Cycling Calories Calculator
Calculate calories burned on any bike ride. Enter your weight, duration, speed or intensity, and terrain to get instant results — including fat burned and equivalent food items.
How Cycling Burns Calories
Calorie burn while cycling is calculated using the MET (Metabolic Equivalent of Task) method, a scientifically validated approach used in sports medicine. The formula is: Calories = MET × weight in kg × duration in hours. MET values range from 4.0 for leisurely rides under 16 km/h up to 12.0 or higher for competitive racing speeds above 26 km/h. This calculator applies an additional terrain multiplier — flat roads have no adjustment, mixed terrain adds 15%, and hilly terrain adds 30% — to reflect the extra muscular effort required for climbing.
Unlike running, where calorie burn per kilometre stays relatively constant, cycling calorie burn is highly sensitive to speed because aerodynamic drag increases with the square of velocity. Doubling your speed from 15 km/h to 30 km/h does not merely double the effort — it roughly quadruples the power required to overcome wind resistance. This is why racing cyclists burn dramatically more calories than casual commuters even over the same distance.
Calories Burned by Speed and Terrain
Speed and terrain are the two biggest variables in cycling calorie expenditure. For a 70 kg rider cycling for one hour:
- Light pace (<16 km/h, MET 4.0): approximately 280 calories on flat roads
- Moderate pace (16-19 km/h, MET 6.8): approximately 476 calories on flat roads
- Vigorous pace (19-22 km/h, MET 8.0): approximately 560 calories on flat roads
- Very vigorous (22-26 km/h, MET 10.0): approximately 700 calories on flat roads
- Racing (>26 km/h, MET 12.0): approximately 840 calories on flat roads
Add hilly terrain and these figures rise by 30%, making a vigorous hilly ride burn close to 730 calories per hour for a 70 kg cyclist. Headwinds have a similar effect — a strong headwind at 30 km/h can increase your effective effort by 50% or more, dramatically increasing calorie burn without any change in perceived speed over the ground.

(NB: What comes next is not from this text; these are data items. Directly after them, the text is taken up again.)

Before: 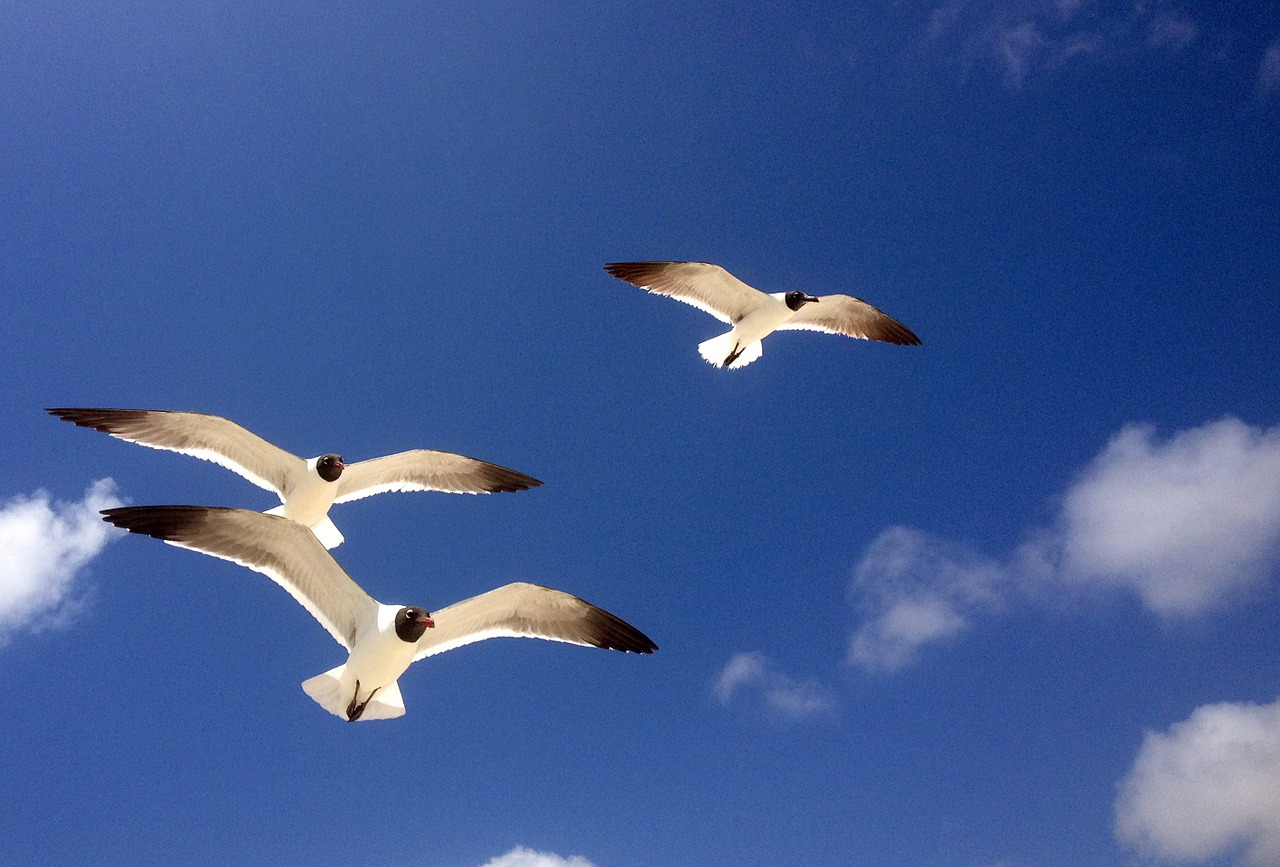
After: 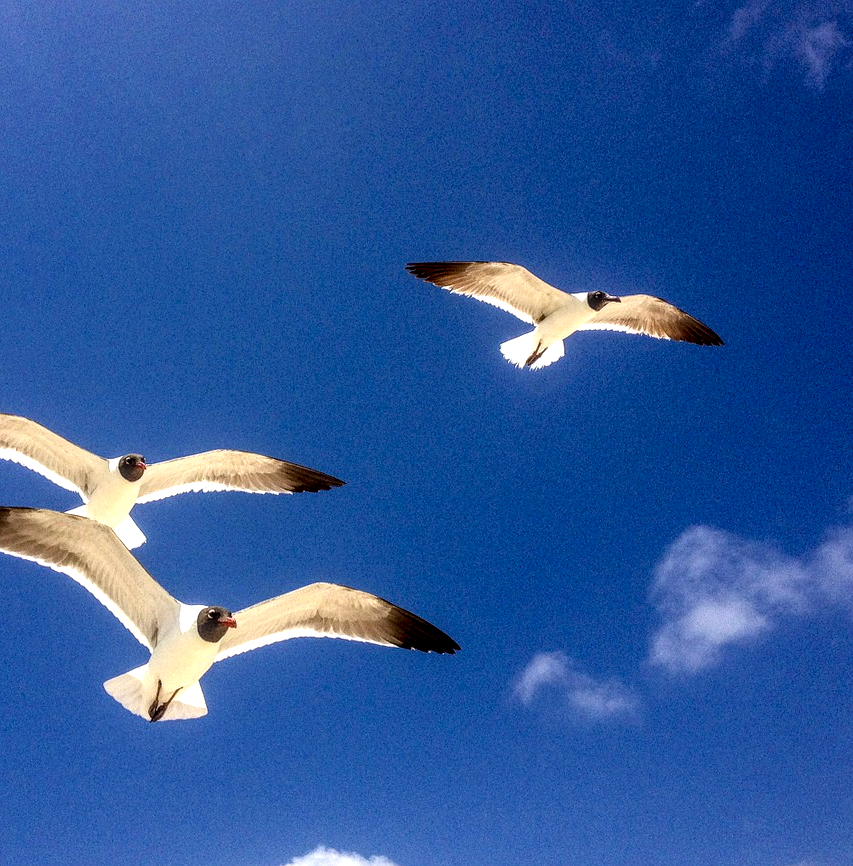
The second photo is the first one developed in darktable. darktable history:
local contrast: highlights 0%, shadows 0%, detail 182%
color balance rgb: perceptual saturation grading › global saturation 20%, global vibrance 20%
crop and rotate: left 15.546%, right 17.787%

Cycling vs Running vs Walking
Per hour, vigorous cycling (MET 8.0) burns a similar number of calories as running at a moderate jog (MET 8.3). However, because cycling is low-impact, most people can sustain cycling for much longer periods — a two-hour bike ride burns far more total calories than a 30-minute run even if the per-hour rate is similar. Compared to brisk walking (MET 3.5), moderate cycling burns almost double the calories per hour. The table produced by this calculator shows the comparison side by side using your own body weight, so you can plan which activity best fits your fitness goal and available time.

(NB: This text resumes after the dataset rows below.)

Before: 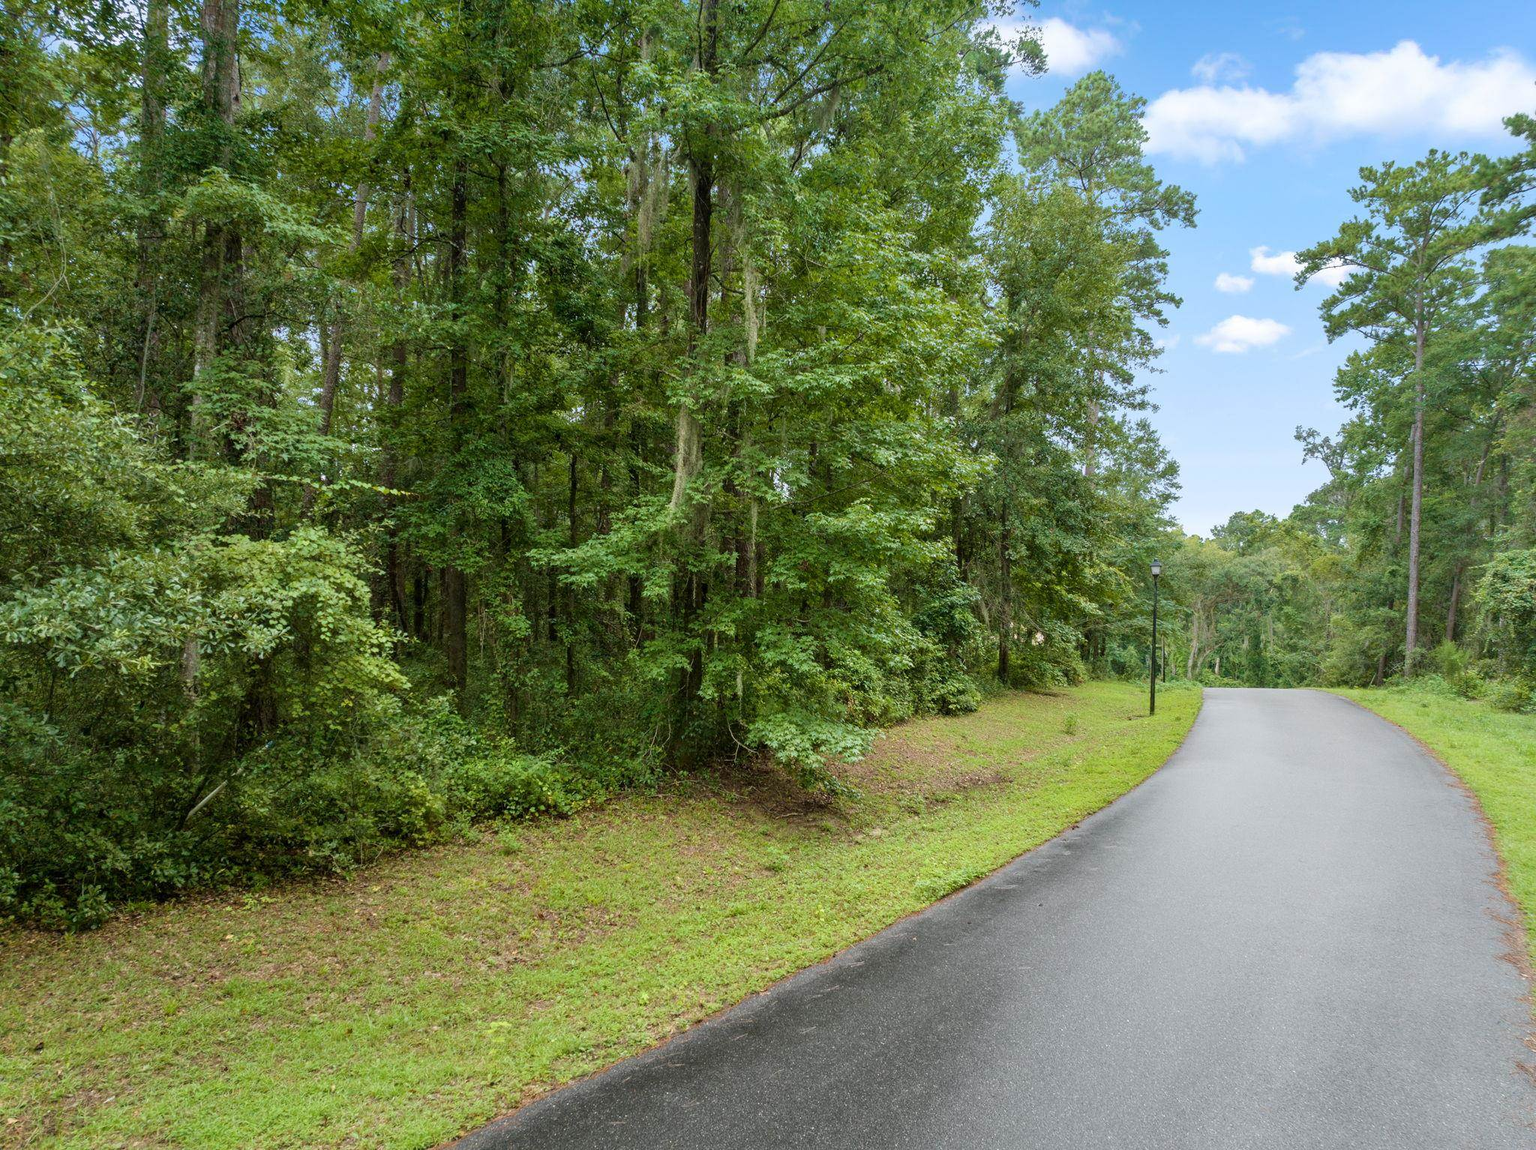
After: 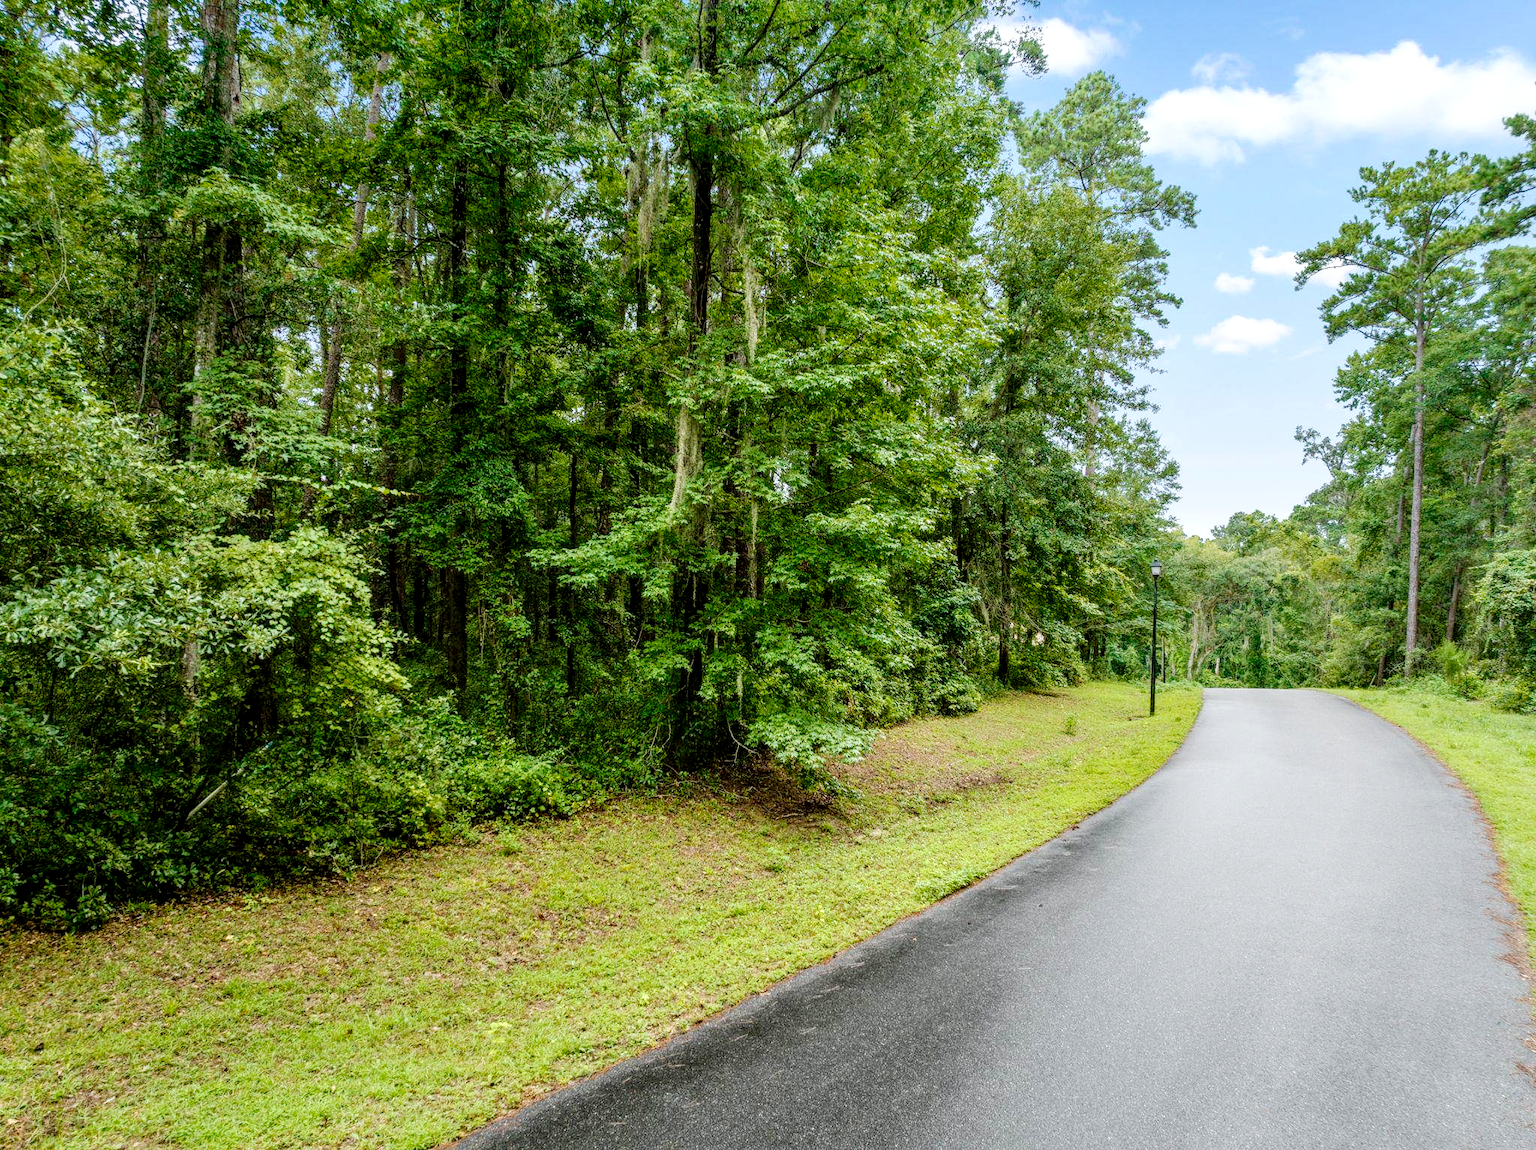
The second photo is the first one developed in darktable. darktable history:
local contrast: on, module defaults
exposure: compensate highlight preservation false
tone curve: curves: ch0 [(0, 0) (0.003, 0) (0.011, 0.001) (0.025, 0.003) (0.044, 0.005) (0.069, 0.012) (0.1, 0.023) (0.136, 0.039) (0.177, 0.088) (0.224, 0.15) (0.277, 0.239) (0.335, 0.334) (0.399, 0.43) (0.468, 0.526) (0.543, 0.621) (0.623, 0.711) (0.709, 0.791) (0.801, 0.87) (0.898, 0.949) (1, 1)], preserve colors none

Cycling also has a notable advantage for calorie burning: it can be incorporated into daily commuting. A 30-minute bike commute each way adds up to five hours of moderate exercise per week — burning an extra 2,000-3,500 calories without requiring dedicated gym time.
Tips to Maximize Calorie Burn While Cycling
If your goal is maximum calorie burn, consider these evidence-backed strategies:
- Interval training: Alternate 30-60 seconds of sprint effort with 2-3 minutes of easy riding. HIIT cycling burns 25-35% more calories than steady-state rides of the same duration.
- Choose hilly routes: Climbing forces your largest muscle groups (glutes, quads, hamstrings) to work at high intensity, significantly raising your heart rate and MET.
- Increase resistance: On an indoor bike, adding resistance simulates hills and increases calorie burn without requiring higher speed.
- Ride in the morning: Some studies suggest fasted morning cardio (before breakfast) increases fat oxidation during exercise.
- Stay consistent: The fitter you become, the more efficiently your body moves — you may need to gradually increase duration or intensity to maintain the same calorie deficit.
Cycling for Weight Loss
To lose 0.5 kg per week, you need a deficit of approximately 3,850 calories per week (roughly 550 calories per day). Cycling 60 minutes at moderate pace burns 400-550 calories for an average-weight adult, making it one of the most practical daily exercises for sustainable weight loss. Combined with a modest dietary adjustment — reducing portion sizes rather than extreme restriction — cycling five days per week can reliably produce 0.5-1 kg of fat loss per week without the joint stress associated with running.
Key insight: fat burned per session depends on calorie deficit, not just calories burned during exercise. After a vigorous 60-minute ride burning 560 calories, your metabolic rate stays elevated for 30-60 minutes (the afterburn effect), adding an extra 30-80 calories. Consistency matters more than intensity — three moderate rides per week sustained over months will always outperform sporadic intense sessions.